AU NOM DU PEUPLE FRANCAIS

COUR D’APPEL DE PARIS

Pôle 5 – Chambre 9

ARRET DU 15 DECEMBRE 2022

(n° , 10 pages)

Numéro d’inscription au répertoire général : N° RG 21/19899 – N° Portalis 35L7-V-B7F-CEVNM

Décision déférée à la Cour : Jugement du 28 Septembre 2021 – Tribunal de Commerce de BOBIGNY – RG n° 2020F00731

APPELANTS

Monsieur [O] [U]

né le [Date naissance 3] 1987 à [Localité 14]

[Adresse 4]

[Localité 14]

Monsieur [I] [H]

né le [Date naissance 2] 1980 à [Localité 16] (MAROC)

[Adresse 5]

[Localité 12]

Représentés par Me Matthieu BOCCON GIBOD de la SELARL LEXAVOUE PARIS-VERSAILLES, avocat au barreau de PARIS, toque : C2477, avocat postulant

Représentés par Me Odile STRICH, avocat au barreau de VAL-DE-MARNE, toque : PC 266, avocat plaidant

INTIMES

Monsieur [C] [M]

né le [Date naissance 1] 1956 à [Localité 15] (MAROC)

[Adresse 9]

[Localité 10]

Monsieur [L] [M]

né le [Date naissance 8] 1982 à [Localité 13] (AMROC)

[Adresse 9]

[Localité 10]

E.U.R.L. NINO TIME

N° SIRET : 880 527 676

[Adresse 6]

[Localité 11]

Représentés par Me Fatima BOULAFRAH, avocat au barreau de HAUTS-DE-SEINE, toque : 244, avocat postulant

COMPOSITION DE LA COUR :

L’affaire a été débattue le 09 novembre 2022, en audience publique, devant la Cour composée de :

Madame Sophie MOLLAT, Présidente

Madame Isabelle ROHART, Conseillère

Madame Déborah CORICON, Conseillère

qui en ont délibéré

GREFFIERE : Madame FOULON, lors des débats

ARRET :

– contradictoire

– rendu par mise à disposition de l’arrêt au greffe de la Cour, les parties en ayant été préalablement avisées dans les conditions prévues au deuxième alinéa de l’article 450 du code de procédure civile.

– signé par Madame Sophie MOLLAT, Présidente et par Madame FOULON, Greffière .

**********

La société Nino Time est une société à responsabilité limitée à associé unique créée le 13 janvier 2020 par M. [L] [M], qui en était le gérant. Elle exploite un fonds de commerce de pizzeria.

Des discussions ont débuté entre M. [M] et MM. [O] [U] et [I] [H] en vue de la cession des parts de la société Nino Time. Les parties ont alors convenu d’un prix de cession de 120 000 euros.

Le 6 février 2020, la cession du capital social de la société Nino Time aurait eu lieu, ce que conteste M. [M]. M. [U] a été nommé gérant.

En mai 2020, à la sortie du confinement, M. [U] se rendait au greffe du tribunal de commerce de Bobigny afin de déposer le procès-verbal de l’assemblée générale du 6 février 2020. Il était alors informé de ce que les statuts avaient été mis à jour le 1er février 2020 et que M. [L] [M] avait cédé ses parts à son père [C] [M], qui était devenu le gérant de la société.

§ Consigne
Recopiez mot pour mot le passage de l'arrêt de la cour d'appel en commençant par « GREFFIERE : Madame » et en poursuivant jusqu'à « commerce de pizzeria. ».

§ Données fournies
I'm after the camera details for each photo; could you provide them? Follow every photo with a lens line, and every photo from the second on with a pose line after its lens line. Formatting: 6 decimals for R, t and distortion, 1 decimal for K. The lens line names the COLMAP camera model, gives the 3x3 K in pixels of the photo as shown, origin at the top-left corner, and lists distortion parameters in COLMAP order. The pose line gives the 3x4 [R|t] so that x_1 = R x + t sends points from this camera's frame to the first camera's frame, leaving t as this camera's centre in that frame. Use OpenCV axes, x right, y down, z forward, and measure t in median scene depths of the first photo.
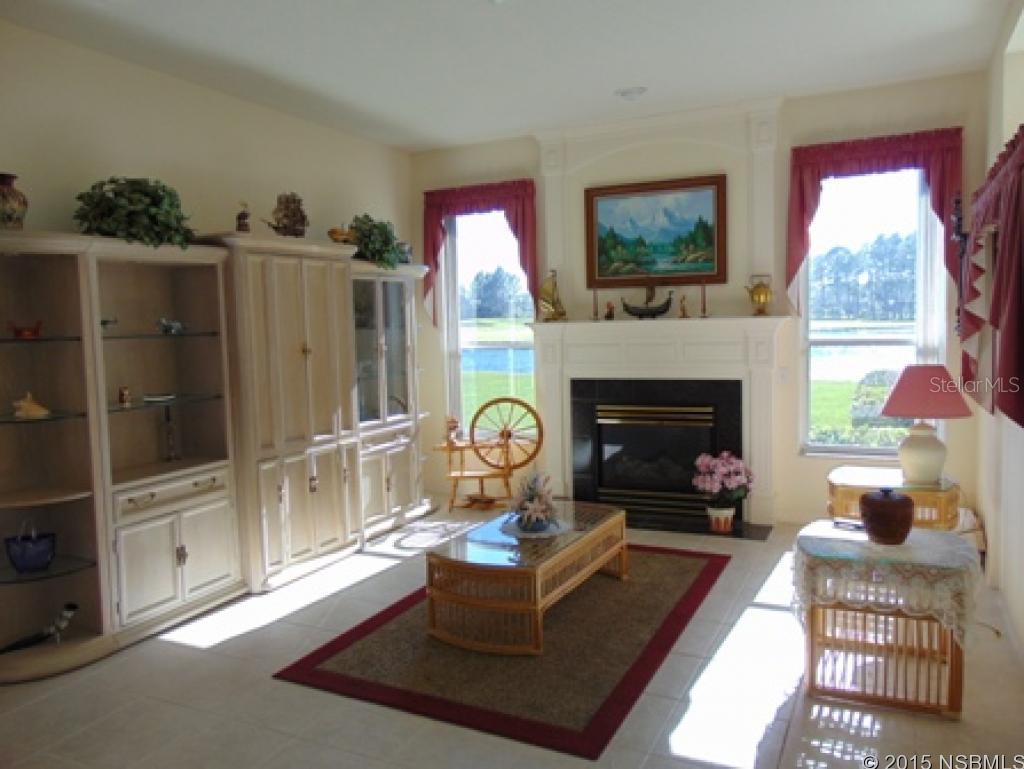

§ Résultat
GREFFIERE : Madame FOULON, lors des débats

ARRET :

– contradictoire

– rendu par mise à disposition de l’arrêt au greffe de la Cour, les parties en ayant été préalablement avisées dans les conditions prévues au deuxième alinéa de l’article 450 du code de procédure civile.

– signé par Madame Sophie MOLLAT, Présidente et par Madame FOULON, Greffière .

**********

La société Nino Time est une société à responsabilité limitée à associé unique créée le 13 janvier 2020 par M. [L] [M], qui en était le gérant. Elle exploite un fonds de commerce de pizzeria.